Plain-text document sources:
--- START ---
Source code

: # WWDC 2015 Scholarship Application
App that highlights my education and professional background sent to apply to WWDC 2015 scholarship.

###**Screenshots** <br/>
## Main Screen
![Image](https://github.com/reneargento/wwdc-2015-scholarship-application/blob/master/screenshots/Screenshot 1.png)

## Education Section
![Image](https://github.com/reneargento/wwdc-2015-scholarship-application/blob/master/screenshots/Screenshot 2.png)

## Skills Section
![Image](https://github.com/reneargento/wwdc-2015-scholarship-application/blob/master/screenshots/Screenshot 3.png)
--- END ---
• Problem:
Turn the records, from the line containing "2015 Scholarship Application" through the end of the records, into a Markdown table with the columns Row and Line. Give each line its own row and skip blank lines.

• Task response:
| Row | Line |
|---|---|
| 1 | : # WWDC 2015 Scholarship Application |
| 2 | App that highlights my education and professional background sent to apply to WWDC 2015 scholarship. |
| 3 | ###**Screenshots** <br/> |
| 4 | ## Main Screen |
| 5 | ![Image](https://github.com/reneargento/wwdc-2015-scholarship-application/blob/master/screenshots/Screenshot 1.png) |
| 6 | ## Education Section |
| 7 | ![Image](https://github.com/reneargento/wwdc-2015-scholarship-application/blob/master/screenshots/Screenshot 2.png) |
| 8 | ## Skills Section |
| 9 | ![Image](https://github.com/reneargento/wwdc-2015-scholarship-application/blob/master/screenshots/Screenshot 3.png) |